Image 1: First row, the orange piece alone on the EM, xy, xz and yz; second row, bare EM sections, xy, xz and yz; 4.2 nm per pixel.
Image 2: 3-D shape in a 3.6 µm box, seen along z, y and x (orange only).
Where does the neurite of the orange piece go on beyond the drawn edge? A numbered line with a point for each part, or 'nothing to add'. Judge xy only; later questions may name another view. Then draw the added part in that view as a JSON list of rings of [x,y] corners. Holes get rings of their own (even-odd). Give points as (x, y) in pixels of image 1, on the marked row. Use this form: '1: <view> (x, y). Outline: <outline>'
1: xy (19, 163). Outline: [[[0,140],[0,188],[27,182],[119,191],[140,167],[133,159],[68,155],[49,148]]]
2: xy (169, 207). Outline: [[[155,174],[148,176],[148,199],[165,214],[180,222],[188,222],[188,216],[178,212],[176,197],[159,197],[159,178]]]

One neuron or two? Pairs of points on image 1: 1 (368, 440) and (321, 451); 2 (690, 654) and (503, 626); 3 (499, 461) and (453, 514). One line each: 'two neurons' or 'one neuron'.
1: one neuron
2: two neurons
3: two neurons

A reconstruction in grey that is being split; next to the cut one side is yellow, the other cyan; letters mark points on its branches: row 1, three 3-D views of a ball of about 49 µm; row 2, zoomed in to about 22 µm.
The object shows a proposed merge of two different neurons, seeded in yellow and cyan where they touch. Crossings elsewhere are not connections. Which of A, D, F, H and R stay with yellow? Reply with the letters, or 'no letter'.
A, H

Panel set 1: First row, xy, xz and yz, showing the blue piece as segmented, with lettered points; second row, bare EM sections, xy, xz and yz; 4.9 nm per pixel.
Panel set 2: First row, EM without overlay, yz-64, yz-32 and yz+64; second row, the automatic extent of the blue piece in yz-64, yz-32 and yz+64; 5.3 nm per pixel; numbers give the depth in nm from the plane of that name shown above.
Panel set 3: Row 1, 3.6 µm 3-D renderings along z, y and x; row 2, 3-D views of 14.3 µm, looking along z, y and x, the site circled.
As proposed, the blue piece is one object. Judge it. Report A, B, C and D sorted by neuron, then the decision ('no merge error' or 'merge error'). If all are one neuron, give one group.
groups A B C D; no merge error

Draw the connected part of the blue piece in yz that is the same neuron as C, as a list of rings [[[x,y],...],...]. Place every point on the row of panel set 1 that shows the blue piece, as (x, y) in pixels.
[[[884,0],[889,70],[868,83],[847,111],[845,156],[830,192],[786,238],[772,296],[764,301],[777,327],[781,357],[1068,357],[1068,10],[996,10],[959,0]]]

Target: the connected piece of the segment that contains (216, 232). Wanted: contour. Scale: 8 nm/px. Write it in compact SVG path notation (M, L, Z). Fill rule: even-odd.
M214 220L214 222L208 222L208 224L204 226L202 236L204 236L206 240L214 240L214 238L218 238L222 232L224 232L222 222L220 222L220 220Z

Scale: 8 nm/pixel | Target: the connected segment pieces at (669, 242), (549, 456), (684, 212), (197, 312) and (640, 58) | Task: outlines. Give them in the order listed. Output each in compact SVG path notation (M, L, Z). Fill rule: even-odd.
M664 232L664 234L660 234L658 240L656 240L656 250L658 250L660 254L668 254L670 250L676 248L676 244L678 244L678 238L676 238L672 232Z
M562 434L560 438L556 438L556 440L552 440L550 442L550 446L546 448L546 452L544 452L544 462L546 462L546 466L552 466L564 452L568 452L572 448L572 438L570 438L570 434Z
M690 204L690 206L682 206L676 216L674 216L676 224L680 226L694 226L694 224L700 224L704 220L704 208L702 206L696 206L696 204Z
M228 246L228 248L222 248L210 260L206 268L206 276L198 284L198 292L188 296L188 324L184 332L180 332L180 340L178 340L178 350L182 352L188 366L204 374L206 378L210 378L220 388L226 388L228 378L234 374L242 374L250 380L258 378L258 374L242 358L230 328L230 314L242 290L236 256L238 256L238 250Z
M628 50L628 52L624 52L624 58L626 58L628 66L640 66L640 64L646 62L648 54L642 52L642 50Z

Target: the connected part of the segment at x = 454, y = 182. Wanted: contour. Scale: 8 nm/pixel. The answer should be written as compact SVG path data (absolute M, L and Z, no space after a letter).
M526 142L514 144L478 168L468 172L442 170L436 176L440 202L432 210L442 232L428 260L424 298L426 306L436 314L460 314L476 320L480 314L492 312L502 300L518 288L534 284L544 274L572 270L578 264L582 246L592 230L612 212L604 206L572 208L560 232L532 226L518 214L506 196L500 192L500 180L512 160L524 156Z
▬▬▬▬▬▬
▸ THE TASK: Tell how many lines in the data include the string "sections". Reply with the number and no other text.

▸ SOLUTION FOR THIS EXERCISE: 2